Islam Hadir untuk Membangun Peradaban Utama
KARANGANYAR, Suara Muhammadiyah – Ketua Umum Pimpinan Pusat Muhammadiyah Prof Dr KH Haedar Nashir, MSi melakukan kunjungan kerja di Karanganyar, Jawa Tengah, Rabu (24/5). Kunjungannya kali ini bertandang ke Kampus Universitas Muhammadiyah Karanganyar (UMUKA) untuk mengahadiri rangkaian kegiatan Groundbreaking Gedung 7 lantai sekaligus Sidang Terbuka Senat Milad ke-1 UMUKA. Dalam kesempatan yang sama, juga mengisi orasi ilmiah dengan tema “Cerdas Membangun Peradaban Utama.”

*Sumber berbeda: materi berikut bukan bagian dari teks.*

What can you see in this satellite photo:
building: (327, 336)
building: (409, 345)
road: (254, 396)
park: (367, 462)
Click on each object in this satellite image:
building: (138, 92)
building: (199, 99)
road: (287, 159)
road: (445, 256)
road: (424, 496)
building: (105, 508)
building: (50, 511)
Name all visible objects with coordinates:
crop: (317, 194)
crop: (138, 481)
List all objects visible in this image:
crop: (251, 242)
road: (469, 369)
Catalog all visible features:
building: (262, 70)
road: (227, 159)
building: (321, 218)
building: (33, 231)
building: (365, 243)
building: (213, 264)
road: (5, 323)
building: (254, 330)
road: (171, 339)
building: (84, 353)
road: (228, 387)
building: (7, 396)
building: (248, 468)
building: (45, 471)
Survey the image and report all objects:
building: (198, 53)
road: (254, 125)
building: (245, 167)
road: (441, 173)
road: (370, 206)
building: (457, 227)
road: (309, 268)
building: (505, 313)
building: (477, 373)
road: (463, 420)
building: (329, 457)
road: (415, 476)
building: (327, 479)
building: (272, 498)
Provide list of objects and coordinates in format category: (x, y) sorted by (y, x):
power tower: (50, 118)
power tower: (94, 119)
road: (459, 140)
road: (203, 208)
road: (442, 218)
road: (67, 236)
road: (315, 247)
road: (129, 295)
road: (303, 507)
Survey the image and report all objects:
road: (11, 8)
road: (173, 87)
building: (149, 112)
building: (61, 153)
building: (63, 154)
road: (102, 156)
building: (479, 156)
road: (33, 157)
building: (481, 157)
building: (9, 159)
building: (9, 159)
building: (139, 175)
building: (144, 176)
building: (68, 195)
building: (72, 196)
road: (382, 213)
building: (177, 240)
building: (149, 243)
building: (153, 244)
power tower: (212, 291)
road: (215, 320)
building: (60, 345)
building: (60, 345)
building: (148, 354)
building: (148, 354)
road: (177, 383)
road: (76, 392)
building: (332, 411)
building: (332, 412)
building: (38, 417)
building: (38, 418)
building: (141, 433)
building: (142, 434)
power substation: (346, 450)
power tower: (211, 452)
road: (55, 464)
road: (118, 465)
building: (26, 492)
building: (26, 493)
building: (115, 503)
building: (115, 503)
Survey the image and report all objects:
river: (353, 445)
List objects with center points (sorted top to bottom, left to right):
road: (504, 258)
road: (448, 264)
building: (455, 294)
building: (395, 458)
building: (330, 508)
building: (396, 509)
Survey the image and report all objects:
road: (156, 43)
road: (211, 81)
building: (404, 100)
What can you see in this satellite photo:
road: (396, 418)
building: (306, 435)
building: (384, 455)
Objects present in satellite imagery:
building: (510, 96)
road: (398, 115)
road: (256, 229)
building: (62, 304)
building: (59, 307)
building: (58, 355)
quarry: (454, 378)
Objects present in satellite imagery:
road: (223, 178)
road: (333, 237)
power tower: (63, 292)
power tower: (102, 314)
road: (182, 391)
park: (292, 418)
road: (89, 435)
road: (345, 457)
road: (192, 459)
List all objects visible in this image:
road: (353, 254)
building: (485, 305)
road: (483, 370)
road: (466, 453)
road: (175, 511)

Turut hadir Bupati Karanganyar, Drs H Juliyatmono, MM, Wakil Bupati Karanganyar, H. Rober Christanto, SE., MM, Kabag Umum LLDIKTI Wilayah VI Jawa Tengah, Adhrial Refaddin, SIP., MPP, Anggota Majelis Pendidikan Tinggi Penelitian dan Pengembangan PP Muhammadiyah, Prof Dr Harun Joko Prayitno, Rektor UMUKA, Drs H Muh Samsuri, MSi, Forkopimda Karanganyar, dan beberapa tamu undangan lainnya.
Terkait Groundbreaking, Haedar menyampaikan apresiasi setinggi-tingginya atas ikhtiar yang ditunaikan. Dari ikhtiar itu kemudian, UMUKA memasuki usia 1 tahun sejak memperoleh izin dari Menteri Pendidikan, Kebudayaan, Riset, dan Teknologi (Mendikbudristek) Nomor 332/E/O/2022 pada tahun 2022 silam.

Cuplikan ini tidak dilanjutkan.